▶ [REQUIRED WORK]:
Could you repeat the whole listing below exactly, omitting any picture it holds?

**********

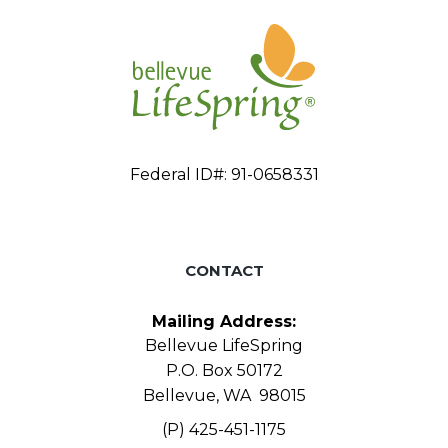
Federal ID#: 91-0658331
CONTACT
Mailing Address:
Bellevue LifeSpring
P.O. Box 50172
Bellevue, WA 98015
(P) 425-451-1175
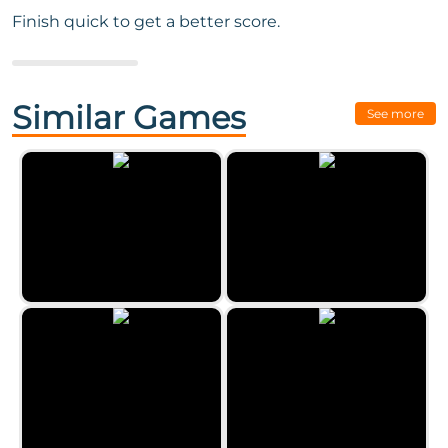
Finish quick to get a better score.
Next Game:
Ball Sort - Color
Puzzle Challenge
Similar Games
See more
Word Search Classic 2023
Clear the Numbers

**********

▶ [RESULT OF THIS EXERCISE]:
Federal ID#: 91-0658331
CONTACT
Mailing Address:
Bellevue LifeSpring
P.O. Box 50172
Bellevue, WA 98015
(P) 425-451-1175
Finish quick to get a better score.
Next Game:
Ball Sort - Color
Puzzle Challenge
Similar Games
See more
Word Search Classic 2023
Clear the Numbers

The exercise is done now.